» The problem: Copy the listing from its first line through the line containing "Por supuesto, no", switching "Tee" to "Kaffee" and leaving everything else unchanged.

» Supplied material:
>>>>>
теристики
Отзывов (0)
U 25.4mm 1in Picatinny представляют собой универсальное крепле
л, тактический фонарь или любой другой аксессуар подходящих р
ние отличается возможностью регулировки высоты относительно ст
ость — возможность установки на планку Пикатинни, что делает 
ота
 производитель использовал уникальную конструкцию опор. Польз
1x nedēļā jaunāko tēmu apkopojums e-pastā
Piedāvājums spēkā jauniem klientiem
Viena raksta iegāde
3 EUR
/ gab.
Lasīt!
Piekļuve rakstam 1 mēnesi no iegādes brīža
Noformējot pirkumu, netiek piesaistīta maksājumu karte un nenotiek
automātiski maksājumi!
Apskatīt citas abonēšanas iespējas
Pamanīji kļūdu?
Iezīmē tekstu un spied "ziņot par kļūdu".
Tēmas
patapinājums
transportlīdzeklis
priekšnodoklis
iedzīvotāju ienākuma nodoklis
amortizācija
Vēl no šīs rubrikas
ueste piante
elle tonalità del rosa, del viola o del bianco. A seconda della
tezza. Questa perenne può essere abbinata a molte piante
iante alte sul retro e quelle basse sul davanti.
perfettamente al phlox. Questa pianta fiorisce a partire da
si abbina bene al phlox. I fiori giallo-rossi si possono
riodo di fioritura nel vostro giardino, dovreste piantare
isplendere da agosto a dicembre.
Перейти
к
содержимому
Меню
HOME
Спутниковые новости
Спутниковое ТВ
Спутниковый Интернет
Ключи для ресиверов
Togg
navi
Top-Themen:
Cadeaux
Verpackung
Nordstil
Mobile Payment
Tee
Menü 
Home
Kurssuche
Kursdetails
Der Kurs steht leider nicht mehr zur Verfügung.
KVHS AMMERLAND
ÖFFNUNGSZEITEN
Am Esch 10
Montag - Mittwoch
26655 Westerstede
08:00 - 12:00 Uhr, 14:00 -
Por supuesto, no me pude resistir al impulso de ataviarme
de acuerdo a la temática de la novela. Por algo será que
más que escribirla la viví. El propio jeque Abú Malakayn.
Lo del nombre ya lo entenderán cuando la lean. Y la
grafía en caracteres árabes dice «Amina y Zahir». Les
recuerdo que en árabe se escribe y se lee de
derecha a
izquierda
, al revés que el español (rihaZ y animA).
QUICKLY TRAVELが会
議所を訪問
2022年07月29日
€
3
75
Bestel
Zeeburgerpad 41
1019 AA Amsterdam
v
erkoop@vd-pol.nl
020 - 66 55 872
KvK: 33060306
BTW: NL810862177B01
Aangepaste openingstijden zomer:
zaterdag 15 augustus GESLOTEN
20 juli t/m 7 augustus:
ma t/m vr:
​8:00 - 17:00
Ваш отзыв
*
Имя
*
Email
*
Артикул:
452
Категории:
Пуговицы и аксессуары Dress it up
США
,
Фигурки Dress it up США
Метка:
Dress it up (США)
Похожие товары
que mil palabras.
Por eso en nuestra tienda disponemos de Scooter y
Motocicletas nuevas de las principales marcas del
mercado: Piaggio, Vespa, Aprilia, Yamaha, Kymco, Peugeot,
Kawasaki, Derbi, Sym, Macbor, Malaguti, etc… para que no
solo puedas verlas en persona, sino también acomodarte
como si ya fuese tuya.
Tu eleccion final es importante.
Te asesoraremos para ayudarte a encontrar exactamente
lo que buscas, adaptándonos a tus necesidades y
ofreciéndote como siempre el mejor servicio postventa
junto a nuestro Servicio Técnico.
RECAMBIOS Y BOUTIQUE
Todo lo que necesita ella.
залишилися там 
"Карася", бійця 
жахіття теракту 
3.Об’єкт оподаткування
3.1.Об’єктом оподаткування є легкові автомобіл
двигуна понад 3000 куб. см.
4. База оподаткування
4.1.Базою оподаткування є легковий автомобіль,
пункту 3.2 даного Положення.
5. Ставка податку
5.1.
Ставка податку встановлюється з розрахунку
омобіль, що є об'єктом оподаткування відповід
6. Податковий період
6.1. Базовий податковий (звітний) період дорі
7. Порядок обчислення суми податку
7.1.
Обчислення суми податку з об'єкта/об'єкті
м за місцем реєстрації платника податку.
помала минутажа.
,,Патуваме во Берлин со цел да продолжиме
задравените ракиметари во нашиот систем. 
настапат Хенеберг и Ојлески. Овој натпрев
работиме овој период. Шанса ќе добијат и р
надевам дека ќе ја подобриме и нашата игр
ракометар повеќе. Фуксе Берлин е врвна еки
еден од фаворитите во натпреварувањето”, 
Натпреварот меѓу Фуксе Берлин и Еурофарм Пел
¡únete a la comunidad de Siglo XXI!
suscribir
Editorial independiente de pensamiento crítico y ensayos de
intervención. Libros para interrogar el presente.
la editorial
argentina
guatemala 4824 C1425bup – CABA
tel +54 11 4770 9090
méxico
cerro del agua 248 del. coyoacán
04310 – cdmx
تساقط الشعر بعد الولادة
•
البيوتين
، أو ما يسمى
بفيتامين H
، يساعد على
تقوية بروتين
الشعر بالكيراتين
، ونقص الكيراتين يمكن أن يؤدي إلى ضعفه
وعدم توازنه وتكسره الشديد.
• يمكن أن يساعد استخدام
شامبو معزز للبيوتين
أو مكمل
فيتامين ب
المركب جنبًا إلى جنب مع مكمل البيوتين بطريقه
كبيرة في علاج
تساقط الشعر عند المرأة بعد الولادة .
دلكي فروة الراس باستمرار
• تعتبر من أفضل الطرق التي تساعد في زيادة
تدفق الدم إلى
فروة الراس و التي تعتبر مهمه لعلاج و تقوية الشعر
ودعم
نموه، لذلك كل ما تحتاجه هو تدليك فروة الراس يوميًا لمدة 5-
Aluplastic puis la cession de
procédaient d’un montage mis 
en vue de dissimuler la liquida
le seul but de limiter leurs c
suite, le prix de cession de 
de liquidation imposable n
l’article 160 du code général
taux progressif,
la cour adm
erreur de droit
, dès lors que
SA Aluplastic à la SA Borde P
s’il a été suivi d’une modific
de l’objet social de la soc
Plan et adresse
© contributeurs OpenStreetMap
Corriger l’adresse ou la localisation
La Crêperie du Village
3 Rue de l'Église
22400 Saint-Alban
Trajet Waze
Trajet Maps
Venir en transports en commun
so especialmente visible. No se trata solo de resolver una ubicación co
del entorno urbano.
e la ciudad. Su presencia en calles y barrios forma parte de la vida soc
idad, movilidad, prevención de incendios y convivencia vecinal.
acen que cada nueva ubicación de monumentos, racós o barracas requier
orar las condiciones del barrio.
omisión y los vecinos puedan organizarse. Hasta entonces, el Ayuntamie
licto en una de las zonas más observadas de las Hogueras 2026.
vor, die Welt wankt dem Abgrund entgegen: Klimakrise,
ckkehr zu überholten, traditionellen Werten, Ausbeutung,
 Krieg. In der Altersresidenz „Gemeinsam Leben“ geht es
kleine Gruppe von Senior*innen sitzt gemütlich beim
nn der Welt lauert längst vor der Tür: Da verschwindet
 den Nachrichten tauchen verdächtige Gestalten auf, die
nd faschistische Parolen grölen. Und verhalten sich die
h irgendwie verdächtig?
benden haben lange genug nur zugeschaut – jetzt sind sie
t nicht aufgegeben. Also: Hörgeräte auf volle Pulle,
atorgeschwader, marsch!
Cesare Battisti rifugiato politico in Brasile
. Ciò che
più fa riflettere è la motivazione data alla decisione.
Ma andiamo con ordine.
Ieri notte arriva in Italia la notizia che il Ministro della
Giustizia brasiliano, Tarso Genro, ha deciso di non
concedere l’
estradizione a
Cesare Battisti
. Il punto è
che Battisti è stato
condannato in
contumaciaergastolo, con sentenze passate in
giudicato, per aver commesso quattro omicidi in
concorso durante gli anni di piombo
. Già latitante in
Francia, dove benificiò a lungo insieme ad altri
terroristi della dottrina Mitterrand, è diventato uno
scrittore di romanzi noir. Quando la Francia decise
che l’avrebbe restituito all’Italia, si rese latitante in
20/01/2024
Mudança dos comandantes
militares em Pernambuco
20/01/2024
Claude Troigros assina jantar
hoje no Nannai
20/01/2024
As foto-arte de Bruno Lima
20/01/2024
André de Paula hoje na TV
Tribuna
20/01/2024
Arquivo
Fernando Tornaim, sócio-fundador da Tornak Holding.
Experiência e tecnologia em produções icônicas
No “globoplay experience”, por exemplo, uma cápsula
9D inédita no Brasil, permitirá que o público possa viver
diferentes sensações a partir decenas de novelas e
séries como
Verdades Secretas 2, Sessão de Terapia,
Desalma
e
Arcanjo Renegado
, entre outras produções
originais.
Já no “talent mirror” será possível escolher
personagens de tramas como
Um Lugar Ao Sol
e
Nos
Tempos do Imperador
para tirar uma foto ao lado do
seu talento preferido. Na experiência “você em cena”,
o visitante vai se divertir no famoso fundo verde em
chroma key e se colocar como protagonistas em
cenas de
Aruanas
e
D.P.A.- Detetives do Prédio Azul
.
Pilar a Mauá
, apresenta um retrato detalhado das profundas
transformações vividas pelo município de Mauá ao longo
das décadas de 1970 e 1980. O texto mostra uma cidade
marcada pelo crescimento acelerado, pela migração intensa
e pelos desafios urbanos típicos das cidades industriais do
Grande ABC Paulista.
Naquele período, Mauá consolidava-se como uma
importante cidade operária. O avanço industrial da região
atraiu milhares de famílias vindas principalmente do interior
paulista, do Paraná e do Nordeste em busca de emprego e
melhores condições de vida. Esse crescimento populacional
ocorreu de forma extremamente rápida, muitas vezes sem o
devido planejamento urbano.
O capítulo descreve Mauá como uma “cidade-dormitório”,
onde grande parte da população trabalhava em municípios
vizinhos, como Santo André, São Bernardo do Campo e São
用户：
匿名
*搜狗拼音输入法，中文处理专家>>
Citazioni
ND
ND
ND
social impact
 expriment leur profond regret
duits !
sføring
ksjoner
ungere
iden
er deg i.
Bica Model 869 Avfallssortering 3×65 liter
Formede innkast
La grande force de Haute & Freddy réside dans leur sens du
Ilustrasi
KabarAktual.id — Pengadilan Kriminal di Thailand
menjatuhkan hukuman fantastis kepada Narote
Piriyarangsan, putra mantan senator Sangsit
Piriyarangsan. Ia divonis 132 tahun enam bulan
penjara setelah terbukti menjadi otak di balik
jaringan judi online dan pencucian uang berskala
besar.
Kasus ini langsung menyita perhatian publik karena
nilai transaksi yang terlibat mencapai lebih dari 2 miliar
<<<<<
» Solution to this exercise:
теристики
Отзывов (0)
U 25.4mm 1in Picatinny представляют собой универсальное крепле
л, тактический фонарь или любой другой аксессуар подходящих р
ние отличается возможностью регулировки высоты относительно ст
ость — возможность установки на планку Пикатинни, что делает 
ота
 производитель использовал уникальную конструкцию опор. Польз
1x nedēļā jaunāko tēmu apkopojums e-pastā
Piedāvājums spēkā jauniem klientiem
Viena raksta iegāde
3 EUR
/ gab.
Lasīt!
Piekļuve rakstam 1 mēnesi no iegādes brīža
Noformējot pirkumu, netiek piesaistīta maksājumu karte un nenotiek
automātiski maksājumi!
Apskatīt citas abonēšanas iespējas
Pamanīji kļūdu?
Iezīmē tekstu un spied "ziņot par kļūdu".
Tēmas
patapinājums
transportlīdzeklis
priekšnodoklis
iedzīvotāju ienākuma nodoklis
amortizācija
Vēl no šīs rubrikas
ueste piante
elle tonalità del rosa, del viola o del bianco. A seconda della
tezza. Questa perenne può essere abbinata a molte piante
iante alte sul retro e quelle basse sul davanti.
perfettamente al phlox. Questa pianta fiorisce a partire da
si abbina bene al phlox. I fiori giallo-rossi si possono
riodo di fioritura nel vostro giardino, dovreste piantare
isplendere da agosto a dicembre.
Перейти
к
содержимому
Меню
HOME
Спутниковые новости
Спутниковое ТВ
Спутниковый Интернет
Ключи для ресиверов
Togg
navi
Top-Themen:
Cadeaux
Verpackung
Nordstil
Mobile Payment
Kaffee
Menü 
Home
Kurssuche
Kursdetails
Der Kurs steht leider nicht mehr zur Verfügung.
KVHS AMMERLAND
ÖFFNUNGSZEITEN
Am Esch 10
Montag - Mittwoch
26655 Westerstede
08:00 - 12:00 Uhr, 14:00 -
Por supuesto, no me pude resistir al impulso de ataviarme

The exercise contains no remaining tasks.